Estos dos elementos podemos tener en mente cuando recibamos una corrección. Además, es una gran ayuda empezar enseguida a orar interiormente, invocando al Espíritu Santo para que apacigüe en nosotros la rebeldía interior. Es muy importante que esta rebelión no se manifieste exteriormente contradiciendo al que nos corrige, acusando a los demás, volviéndonos agresivos, etc.
Pero, para mantener una actitud sana en nuestro seguimiento a Cristo, tampoco podemos caer en un comportamiento servil, que nos haga parecer oprimidos. Tal actitud puede surgir cuando interiormente no aceptamos las correcciones ni sacamos fruto de ellas, sino que las tomamos como una especie de violación y nos sentimos oprimidos bajo un poder dictatorial o traicionados por aquel que nos corrige. Para evitar esto, es necesario que llevemos a cabo los procesos interiores para aceptar verdaderamente la corrección.
Ahora bien, fácilmente puede sucedernos que las correcciones que recibimos sean toscas, exageradas y sin un conocimiento total de la situación. Cuando esto ocurra, hemos de poner en práctica la prudencia cristiana, discerniendo y cuestionándonos: ¿Es que mi resistencia a la corrección procede de mi orgullo, que suele aparecer frente a toda corrección, o realmente existen razones objetivas que hagan necesario aclarar la situación? En todo caso, no deberíamos perdernos del fruto que puede traernos la corrección, aunque haya sido hecha imperfectamente.
En efecto, no podemos pretender que todo el que tenga la autoridad para corregirnos lo hará de forma perfecta. Por eso estaría mal que el modo imperfecto que tiene la otra persona al corregirnos nos chocara tanto que no aceptemos la reprensión o adoptemos la actitud del contra-ataque. Esto nos privaría de la oportunidad de examinar el contenido de la corrección, de modo que no sacaríamos provecho de ella. Y si, efectivamente, hubo juicios erróneos o injusticias, entonces primero deberíamos aplacar en la oración nuestros sentimientos alterados, antes de buscar aclarar las cosas.

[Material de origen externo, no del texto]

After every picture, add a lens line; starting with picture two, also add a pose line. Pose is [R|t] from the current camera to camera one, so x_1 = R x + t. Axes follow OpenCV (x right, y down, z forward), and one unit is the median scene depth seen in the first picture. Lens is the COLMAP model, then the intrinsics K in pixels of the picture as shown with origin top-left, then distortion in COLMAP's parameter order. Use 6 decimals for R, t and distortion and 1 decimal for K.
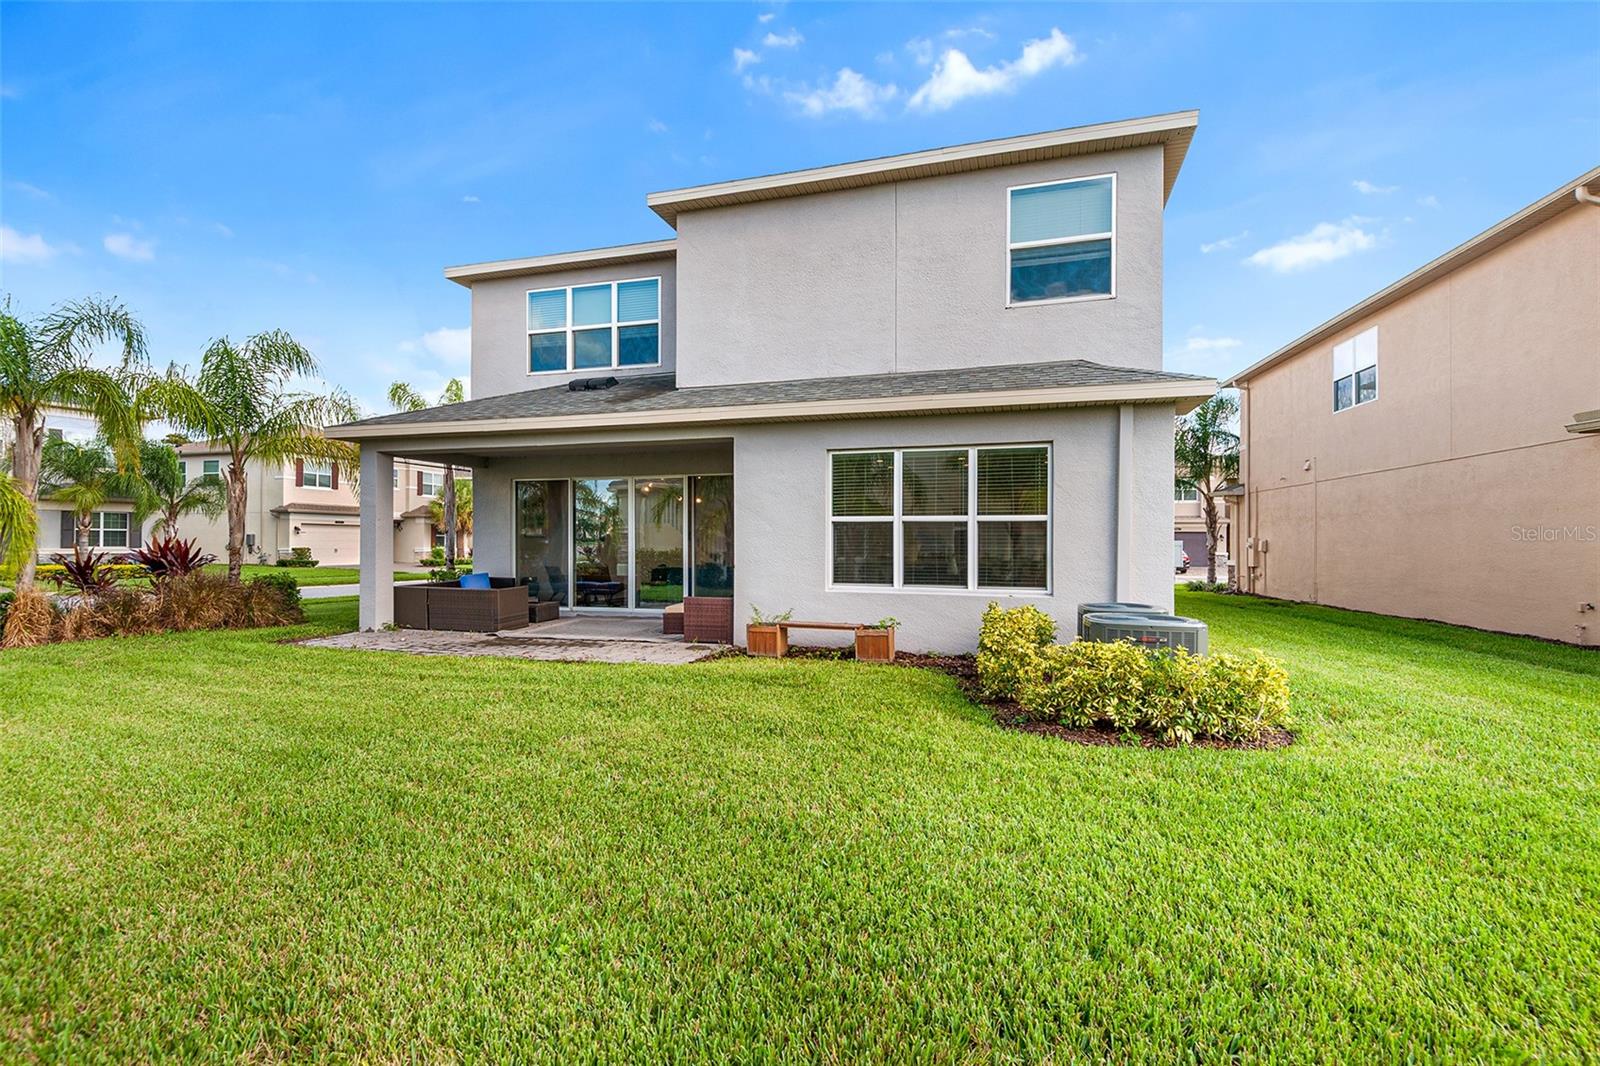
lens RADIAL K [[741.9, 0, 812.4], [0, 741.9, 528.1], [0, 0, 1]] dist [-0.004088, 0.000079]
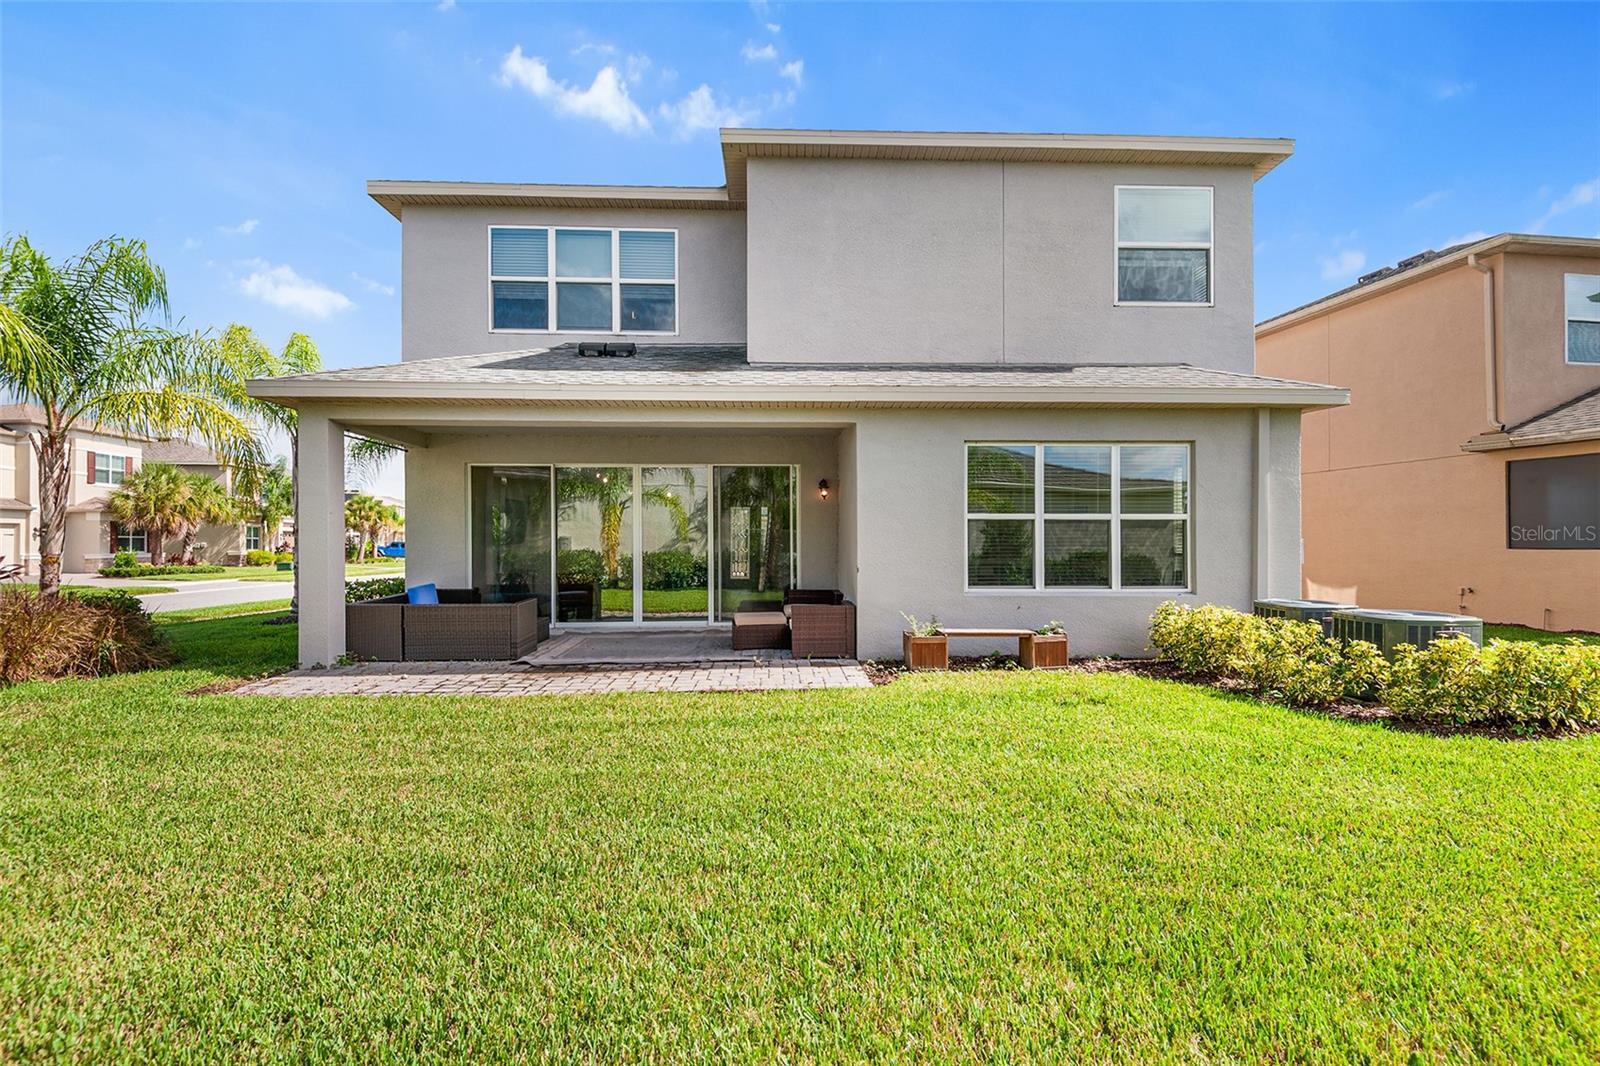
lens RADIAL K [[741.9, 0, 796.5], [0, 741.9, 534.1], [0, 0, 1]] dist [-0.004088, 0.000079]
pose [[0.944151, -0.000792, 0.329512, -0.408795], [-0.001975, 0.999966, 0.008062, 0.002071], [-0.329507, -0.008262, 0.944117, 0.173162]]
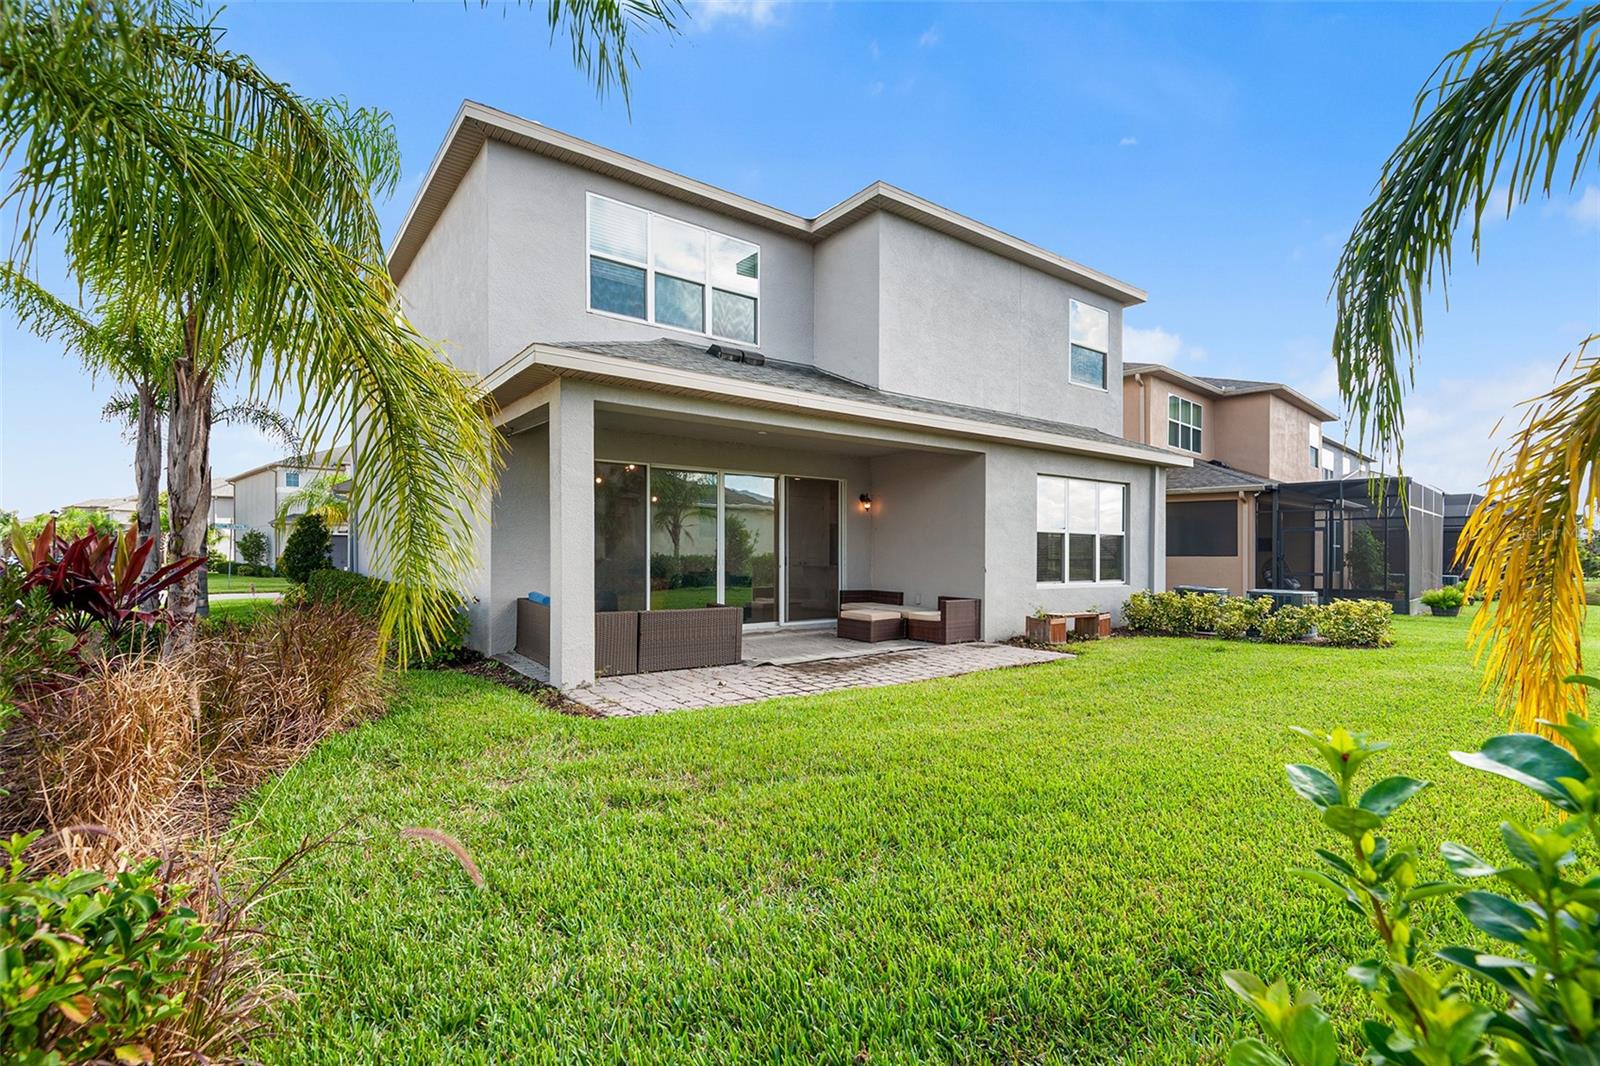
lens RADIAL K [[741.9, 0, 802.0], [0, 741.9, 548.5], [0, 0, 1]] dist [-0.004088, 0.000079]
pose [[0.588584, 0.004820, 0.808422, -1.023255], [-0.018452, 0.999802, 0.007474, 0.013908], [-0.808225, -0.019316, 0.588556, 0.500320]]
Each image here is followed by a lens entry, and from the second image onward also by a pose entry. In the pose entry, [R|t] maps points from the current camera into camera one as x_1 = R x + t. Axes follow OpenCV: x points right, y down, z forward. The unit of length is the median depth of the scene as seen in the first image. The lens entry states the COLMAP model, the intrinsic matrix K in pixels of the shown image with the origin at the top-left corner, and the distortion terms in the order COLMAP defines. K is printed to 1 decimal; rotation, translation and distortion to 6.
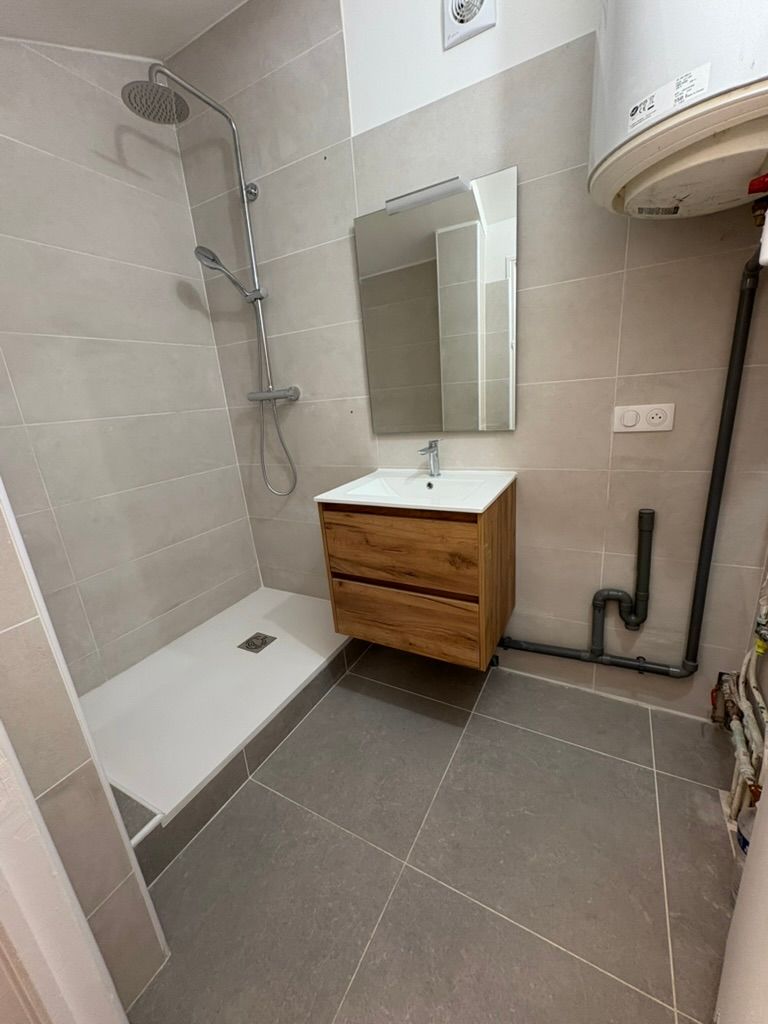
lens RADIAL K [[409.3, 0, 384.7], [0, 409.3, 512.6], [0, 0, 1]] dist [0.001370, 0.000001]
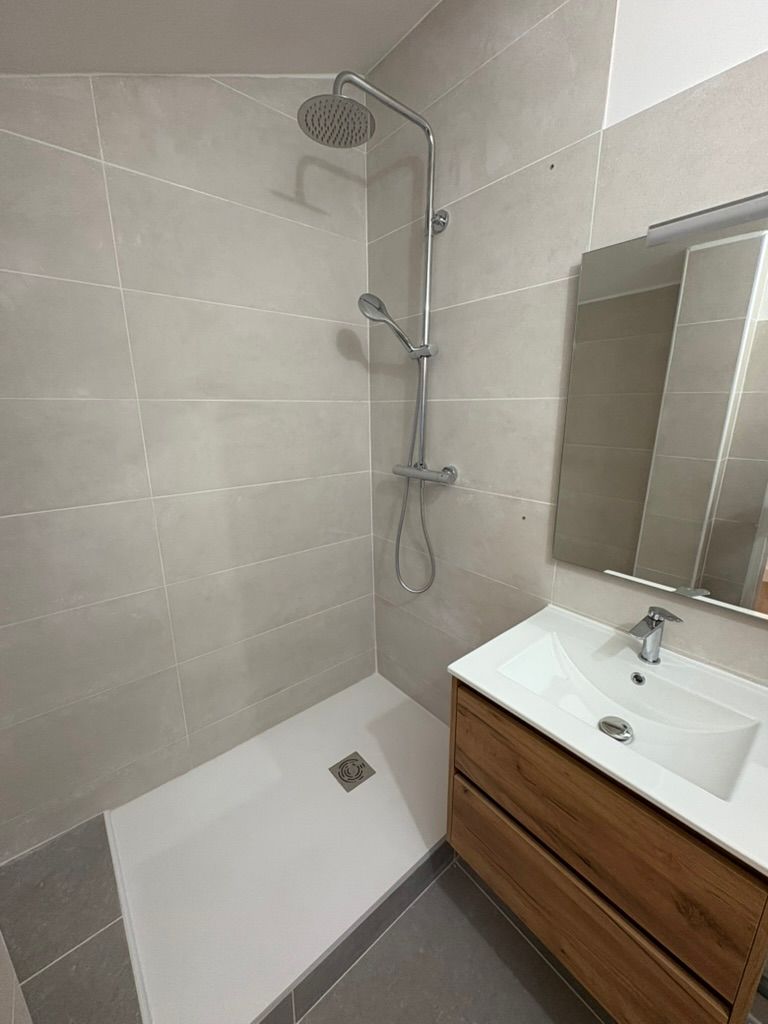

Por lo demás, la lectura de hoy nos recomienda poner nuestro enfoque en el camino de santificación y buscar estar en paz con todos. Aplicado a nuestras vidas, esto ciertamente significa que debemos mantener nuestro corazón libre en relación con todas las personas, y nunca permitir que crezca en nuestro interior una raíz amarga, que hace daño y contamina todo.
Qué indicación tan importante: no debemos tolerar resentimientos en lo profundo de nuestra alma, que pueden luego manifestarse como acusaciones contra otras personas. Dios, que siempre nos perdona, quiere que también nosotros vivamos en esta actitud.
Por eso es necesario conocer el propio corazón. Las personas que fácilmente se amargan probablemente albergan aún en su corazón cosas sin perdonar, y de ahí puede surgir una actitud de constante acusación hacia determinadas personas o, en casos más graves, esta acusación se extiende a todas las personas y circunstancias en general, llegando a culpar hasta a Dios mismo. Esta amargura se difunde, hace daño también a los demás y se convierte en una fuente de injusticia.
Finalmente, una última advertencia extraída del texto de hoy: no echemos a perder la gracia de Dios. Tratemos con mucho cuidado la gracia que nos ha sido confiada y cultivémosla en la oración, en la lectura de las Sagradas Escrituras, en los sacramentos, en el trabajo en nuestro interior y en las obras de caridad.